This article originally appeared in Issue 5 (May 2020).
“Mrs H” was a 71-year-old lady with a history of Bipolar Affective Disorder. She was also suffering from squamous cell carcinoma on her face, but for an extended period of time, she refused to accept the diagnosis or undergo any treatment.
She had been assessed as lacking capacity to make decisions in relation to her medical treatment in May 2019, but the Trust providing her with care did not make an application to the Court of Protection to confirm the way forward until December. That is because the clinicians involved were “perplexed as to whether it was appropriate and if so in what circumstances for Mrs H effectively to be forced, physically and by coercion if necessary, to attend for her treatment and, if so, how that might be achieved”.
Hayden J expressed some criticism of this delay, querying why an application had not been made sooner. He reiterated his view, as expressed in a number of his previous judgments, that although an avoidance of delay was not explicitly incorporated into the scheme of the Mental Capacity Act 2005, it was to be read into that scheme by virtue of Articles 6 and 8 of the European Convention on Human Rights (“ECHR”), particularly because in many cases delay would be inimical to the best interests of the patient concerned. He also referred to the Guidance recently promulgated by the court, which confirmed that applications were appropriate where e.g. the merits of the case were finely balanced, or there was a difference of medical opinion. At  of his judgment he said:
“The Mental Capacity Act creates what can both conveniently and accurately be described as a presumption of capacity and, where it is absent, imposes upon those best placed to do so, an obligation to deploy all reasonable options available to them in order to promote a return to capacity.
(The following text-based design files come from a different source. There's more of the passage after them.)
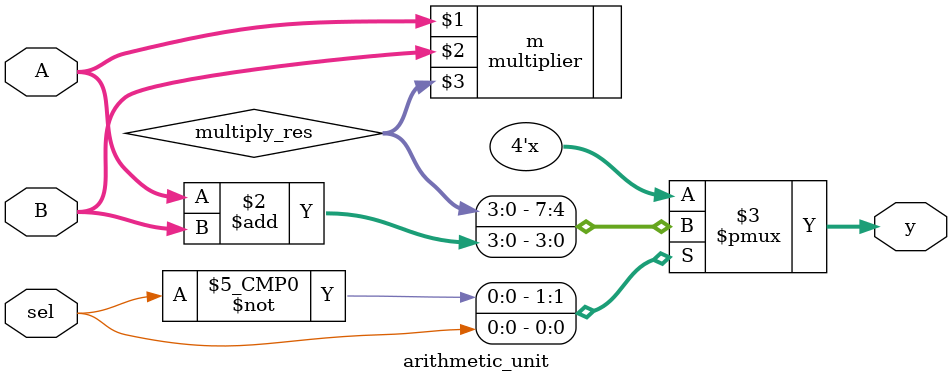
<source format=v>
`timescale 1ns / 1ps
`include "multiplier.v"
module arithmetic_unit(A, B, sel, y
    );
	 input [1:0] A;
	 input [1:0] B;
	 input sel;
	 output [3:0] y;
	 reg [3:0] y;
	 wire [3:0] multiply_res;
	 
	 
	 multiplier m(A, B, multiply_res);
	 
	 always @ (A or B or multiply_res or sel)
	 case (sel)
		1'b0: y = multiply_res;
		1'b1: y = A + B;
	 endcase 


endmodule

</source>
A reasonable period before making an application might have been a week, two weeks, three weeks, but it was certainly not 6 months.”
The merits of the application before him make for utterly tragic reading. During the period when Mrs H refused to accept the diagnosis or engage with treatment, the lesion on her face grew significantly, to a point where it was causing significant pain and discomfort. Without any treatment, she was likely to face an agonising decline and death within a period of months. The lesion had become so extensive that curative radiotherapy was no longer a viable option, and there were even risks that surgical excision, which offered the best hope of curative treatment, would fail – particularly if the tumour had become attached to the eyeball. Palliative options were also limited.
A particular feature of the case was that, by the time of the hearing, Mrs H had met and reposed her trust in a particular clinician – this engagement had led her to become, to an extent, acquiescent to treatment, although as the court noted, she was still not consenting “in any capacitous way”. However, the new circumstances meant that the proposed care plan did not propose the use of force to bring about treatment (e.g. through restraint and sedation). Rather, the care plan which was ultimately approved by Hayden J (unfortunately not detailed in the judgment) appears to have involved securing Mrs H’s agreement and compliance without explaining the significance of what she was to undergo. Initially, the judge was concerned that she would be “inveigled into serious treatment that she did not understand, in circumstances where there is no longer any plan to try and explain it to her”. However, after considering all the evidence, he concluded that in fact the plan, although unusual, was “intensely sensitive”, and that it was “the appropriate and kindly way forward and one that respects, in different ways, Mrs H’s dignity, her autonomy and the very grave circumstances that she finds herself in”.
He concluded that the proposal was in Mrs H’s best interests.